Creo que el trasunto es que al famoso siempre le sale autor. O los autores. Basta con que los reflectores lo iluminen para que emerja el que lo crió, el que le dio la mano, el que le enseñó, el que lo alimentó, el que lo aconsejó, el que le dio la primera mano, el que le dijo que alguna vez sería grande.
Porque eso sí, a estos “amigos” de famosos les encanta echar en cara lo que hicieron.
¿Dónde está la trampa?
En que, en verdad, no son sus amigos.
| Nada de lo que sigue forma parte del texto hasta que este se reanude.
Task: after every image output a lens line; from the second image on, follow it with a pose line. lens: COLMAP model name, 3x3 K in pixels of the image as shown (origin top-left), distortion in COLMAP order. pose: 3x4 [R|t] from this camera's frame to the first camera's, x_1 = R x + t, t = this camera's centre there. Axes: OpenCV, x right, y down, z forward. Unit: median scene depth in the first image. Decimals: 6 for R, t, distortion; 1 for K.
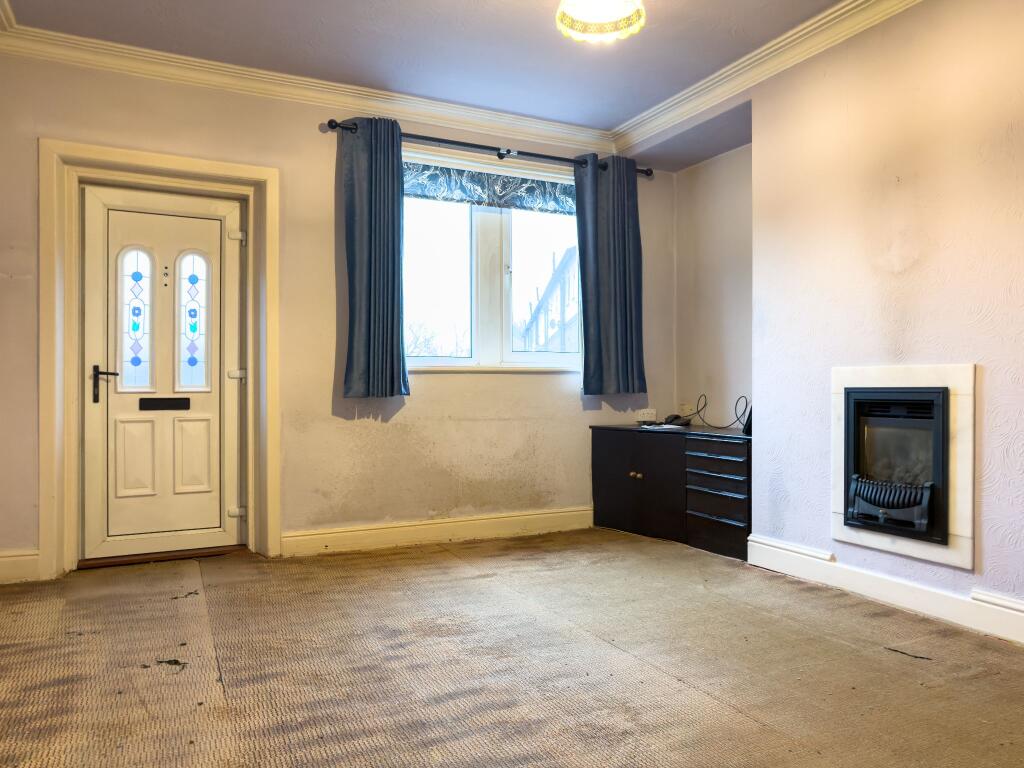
lens RADIAL K [[723.6, 0, 512.0], [0, 723.6, 384.0], [0, 0, 1]] dist [-0.009027, -0.003328]
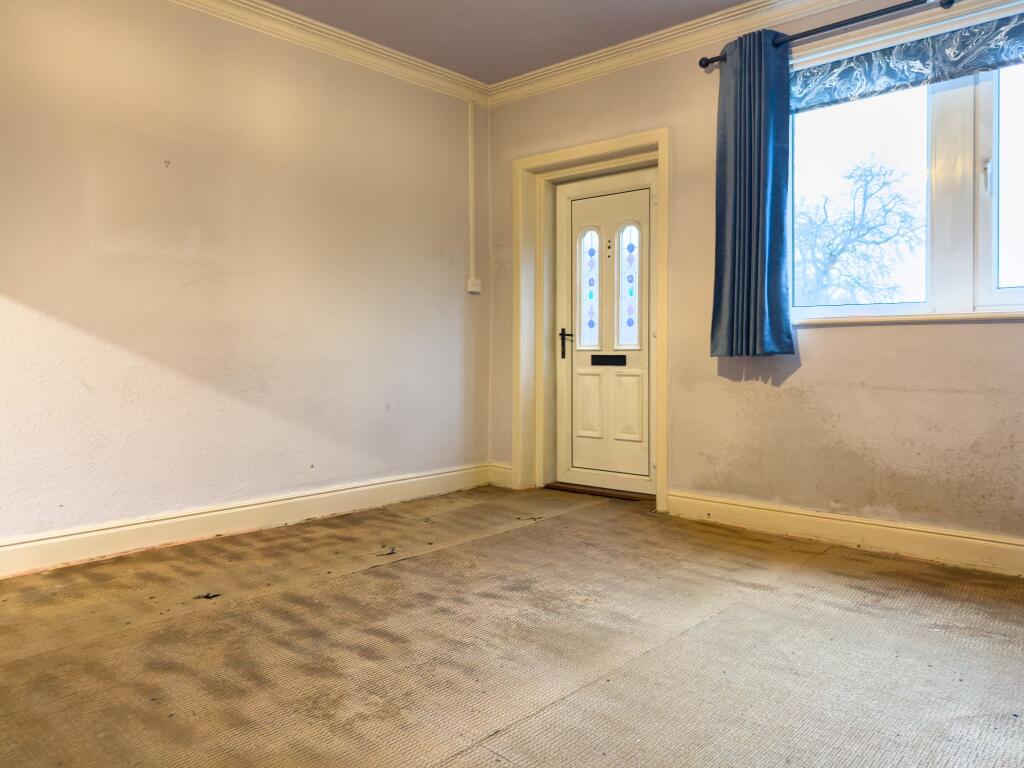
lens RADIAL K [[731.3, 0, 512.3], [0, 731.3, 349.9], [0, 0, 1]] dist [0.006538, 0.002352]
pose [[0.388957, 0.002715, -0.921252, 0.537187], [0.008474, 0.999943, 0.006525, 0.002269], [0.921217, -0.010344, 0.388912, 0.409920]]
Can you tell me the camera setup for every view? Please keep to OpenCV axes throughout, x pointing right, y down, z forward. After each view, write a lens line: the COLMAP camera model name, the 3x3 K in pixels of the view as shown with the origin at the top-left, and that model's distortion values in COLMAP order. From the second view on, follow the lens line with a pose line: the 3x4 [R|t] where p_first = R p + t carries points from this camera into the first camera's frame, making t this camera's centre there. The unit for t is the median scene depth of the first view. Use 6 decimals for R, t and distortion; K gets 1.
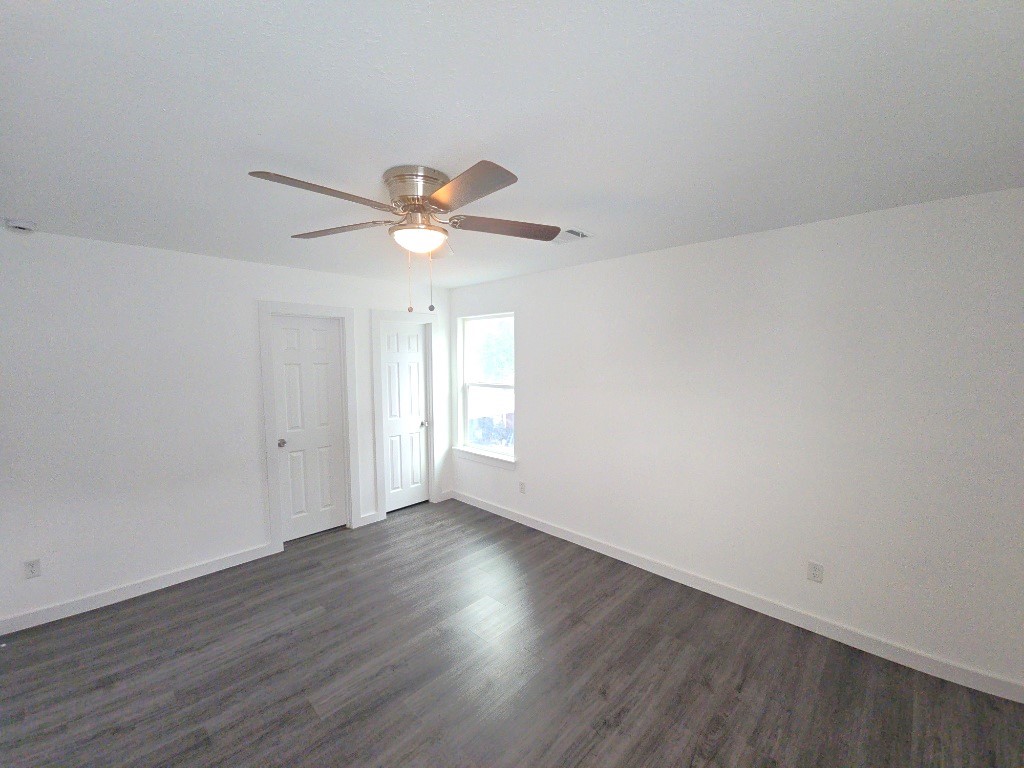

Estoy de acuerdo con que en la vida, sea uno famoso o no, el ser humano solo tiene tres amigos: el que está siempre en las buenas y en las malas; el del alma, que así no te vea en treinta años siempre será tu cómplice; y el que da la vida por ti y es capaz de esconderte en el sótano y alimentarte por una hendija sin preguntarte nada, seas culpable o no. Este último es el hermano, sea de leche o de la vida.
El resto es carreta. Ya lo decía Cortázar: la gente se cree amiga aunque solo sea compañera. Esa es la trampa que ofrece la condición del famoso, al que no es posible envidiar pero sí admirar, por las renuncias a las que está obligado. Por el temple del que debe revestirse para resistir, sobre todo, la traición del amigo.
Veamos: me impresionó, pero no sorprendió, saber que Jon Cryer describió en un libro las miserias de su amigo, Charlie Sheen, con quien compartió ocho años de su vida en “Two and a half men”. Fueron compañeros, eran amigos, el uno se nutrió de la fama del otro.
Y cuando llegó el momento Cryer corrió a escribirlo todo y a contarlo todo. Sheen no es un dechado de virtudes que necesite defensores de oficio. Solo me interesa el punto de la amistad como referente de una relación. Al propio Sheen le tocó pagar millones de dólares para que sus “amigos” no contaran que tenía el VIH.
Triste condición aquella del hombre que tiene que defenderse de sus amigos.